Gold and Global Reserve Currencies

The prospect of a new global reserve currency is often raised, along with questions of whether it would be feasible. It could be, with gold backstopping it just as it backed the US dollar until the gold standard was abandoned by President Nixon in 1971. The question being asked right now is whether the US dollar will remain the world's reserve, considering emerging threats to its dominance?

The answer, for now, appears to be “yes”, as the reality is that there is simply no other currency that would be able to replace it, at least in the short to medium term. We recently reported here that there is potential in the form of China's “petro-yuan”, symbolized by the March launch of an oil futures contract denominated in yuan, or renminbi, and convertible into gold. Establishing this as a viable USD reserve replacement is not going to happen quickly however.

According to the IMF, dollar-denominated assets among foreign exchange reserves were at $6.28 trillion in Q4 2017, a 14% increase from the fourth quarter of 2016 and 42% higher than in Q4 2014. Out of total official exchange reserves held by central banks, two-thirds are US dollars. Euros were second at 20% and the yuan represented a measly 1.2%, as can be seen in the chart below.  However Q4 2017 saw the fourth consecutive quarter fall in the USD’s share of reserves, down to a 4 year low.

If the yuan were to gain more international standing, you also need to take into consideration that the US has plenty of ways to knock it down. For example, if China chooses to resist any of Trump’s demands for concessions on trade, the US could prohibit the renminbi’s use in invoicing or settlements by US businesses transacting with Chinese partners. It could discourage, or establish new barriers to, investments in renminbi-denominated assets. Or it could offer swap agreements on favourable terms to any central bank that is prepared to abandon its agreement with China. The list of possible punitive actions is long.

We’ve reported before on the IMF’s own SDR (Special Drawing Rights) currency, a basket of the majors that included the Yuan in 2015.  As a possible hint to the future, a seat at the SDR table requires minimum gold reserves.  Indeed Jim Rickard’s thesis is the SDR will become the new world reserve currency coinciding with a sharp revaluation of gold.  You can read a little more here.

Part of the problem for the Yuan/Renmimbi is it’s ability to truly freely trade internationally.  From the South China Morning Post:

“The IMF took the decision to include the yuan in the SDR basket in 2015, giving it equal status with the US dollar, the euro, British pound and Japanese yen. The move came into effect in October 2016 and was hailed by Beijing as a nod to its efforts at financial liberalisation.

However, the Chinese government’s imposition of draconian curbs on outbound investment and capital outflows since the stock market rout in the summer of 2015, has fanned allegations that it has been back-pedalling with regards to creating a freely usable yuan.
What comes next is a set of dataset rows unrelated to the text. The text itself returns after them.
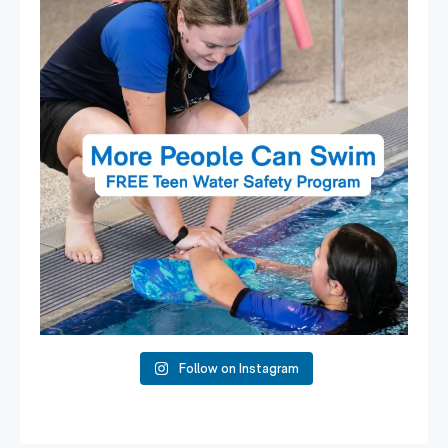
15
0
Follow on Instagram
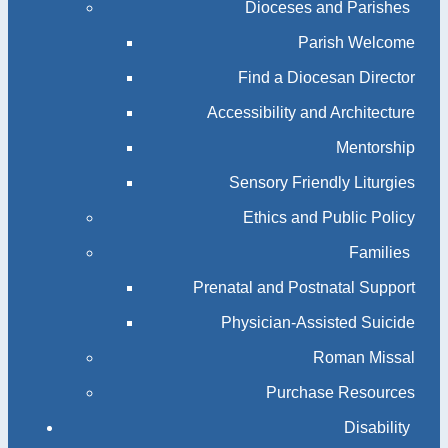
Dioceses and Parishes
Parish Welcome
Find a Diocesan Director
Accessibility and Architecture
Mentorship
Sensory Friendly Liturgies
Ethics and Public Policy
Families
Prenatal and Postnatal Support
Physician-Assisted Suicide
Roman Missal
Purchase Resources
Disability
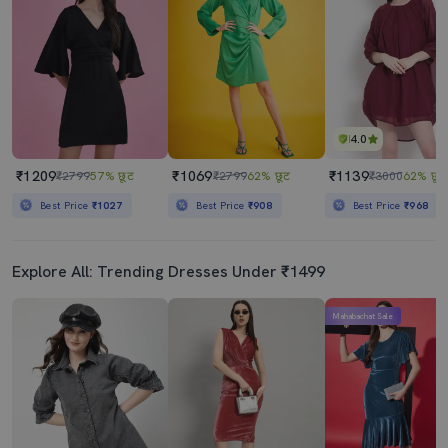
₹1629
₹1449
₹3790
57% छूट
₹2900
50% छूट
Best Price
₹1429
Best Price
₹1249
4.0
₹1209
₹1069
₹1139
₹2799
57% छूट
₹2799
62% छूट
₹3000
62% छूट
Best Price
₹1027
Best Price
₹908
Best Price
₹968
Explore All: Trending Dresses Under ₹1499
Mahabachat Sale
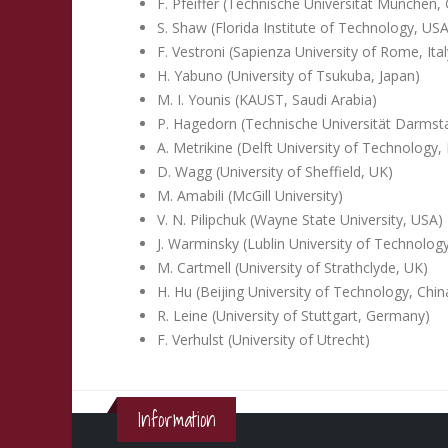
F. Pfeiffer (Technische Universität München
S. Shaw (Florida Institute of Technology, USA
F. Vestroni (Sapienza University of Rome, Ital
H. Yabuno (University of Tsukuba, Japan)
M. I. Younis (KAUST, Saudi Arabia)
P. Hagedorn (Technische Universität Darms
A. Metrikine (Delft University of Technology,
D. Wagg (University of Sheffield, UK)
M. Amabili (McGill University)
V. N. Pilipchuk (Wayne State University, USA)
J. Warminsky (Lublin University of Technolog
M. Cartmell (University of Strathclyde, UK)
H. Hu (Beijing University of Technology, Chin
R. Leine (University of Stuttgart, Germany)
F. Verhulst (University of Utrecht)
Information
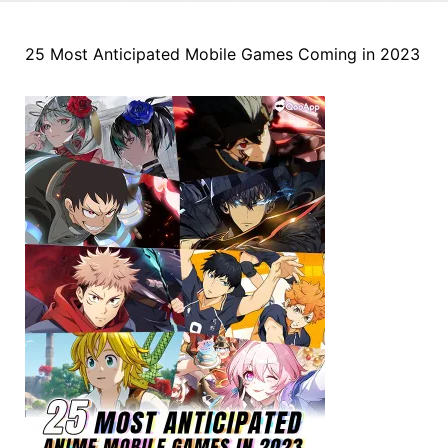
25 Most Anticipated Mobile Games Coming in 2023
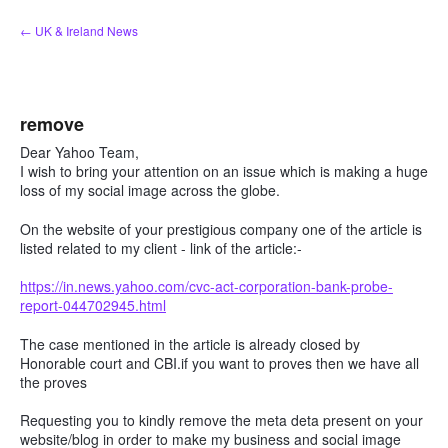
Skip
← UK & Ireland News
to
content
remove
Dear Yahoo Team,
I wish to bring your attention on an issue which is making a huge
loss of my social image across the globe.
On the website of your prestigious company one of the article is
listed related to my client - link of the article:-
https://in.news.yahoo.com/cvc-act-corporation-bank-probe-
report-044702945.html
The case mentioned in the article is already closed by
Honorable court and CBI.if you want to proves then we have all
the proves
Requesting you to kindly remove the meta deta present on your
website/blog in order to make my business and social image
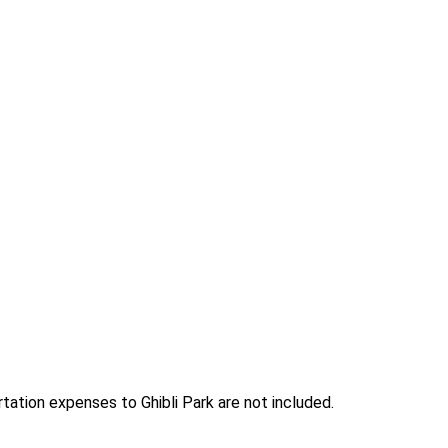
ation expenses to Ghibli Park are not included.
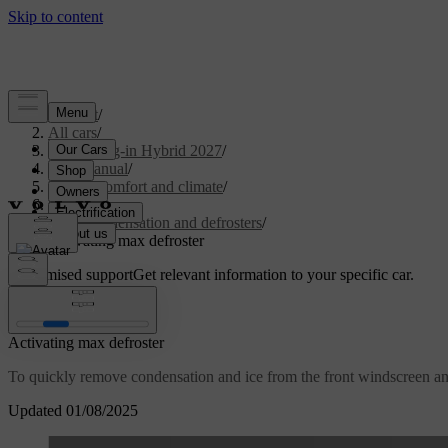
Support
/
All cars
/
XC90 Plug-in Hybrid 2027
/
User manual
/
Interior comfort and climate
/
Climate
/
Ice, condensation and defrosters
/
Activating max defroster
Customised support
Get relevant information to your specific car.
Sign in
Activating max defroster
To quickly remove condensation and ice from the front windscreen an
Updated 01/08/2025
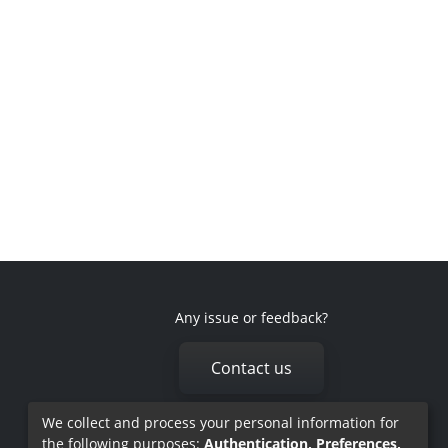
Any issue or feedback?
Contact us
We collect and process your personal information for
the following purposes:
Authentication, Preferences,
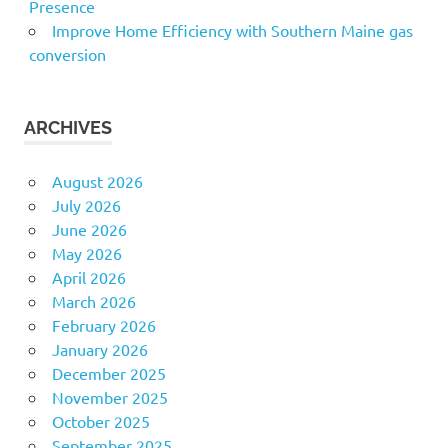
Presence
Improve Home Efficiency with Southern Maine gas
conversion
ARCHIVES
August 2026
July 2026
June 2026
May 2026
April 2026
March 2026
February 2026
January 2026
December 2025
November 2025
October 2025
September 2025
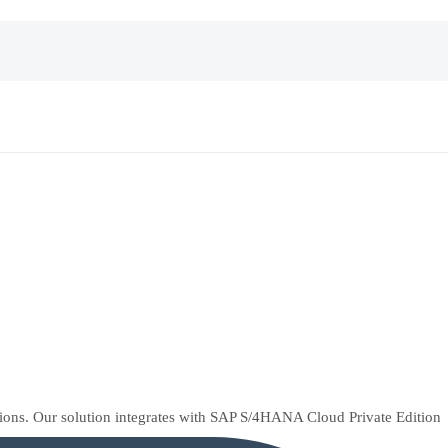
tions. Our solution integrates with SAP S/4HANA Cloud Private Edition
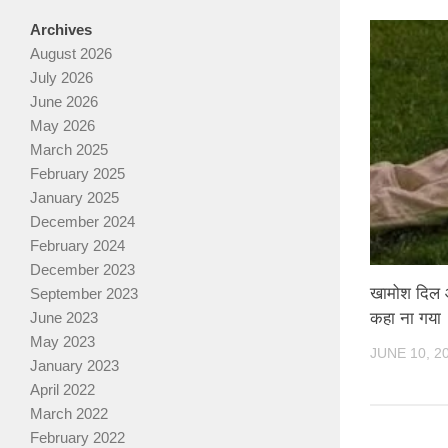
Archives
August 2026
July 2026
June 2026
May 2026
March 2025
February 2025
January 2025
December 2024
February 2024
December 2023
खामोश दिल और
September 2023
कहा ना गया
June 2023
May 2023
JUNE 10, 2
January 2023
April 2022
March 2022
February 2022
Yi Gang, the newly appointed governor of the People’s Bank of China, said in Boao on Wednesday that Beijing was committed to making the yuan a fully convertible currency, but wanted to do so on a gradual basis.” The big unknown is what China’s definition of ‘gradual’ is, which in itself is up to them and how aggressive they choose to be.

Whether the US continues to be responsible for the world's reserve currency and is therefore obligated to run a deficit, or another “global” currency comes along to replace it, both scenarios are good for gold. In the first scenario gold benefits because a deficit means a lower dollar and therefore higher gold prices. In the second scenario, a world currency would almost certainly be backed by gold, especially if the SDR is adopted. Given the resounding failure of the current monetary system, based on fiat currencies, to avoid global trade imbalances (which are one of the major reasons for financial crises), gold backing is the logical choice.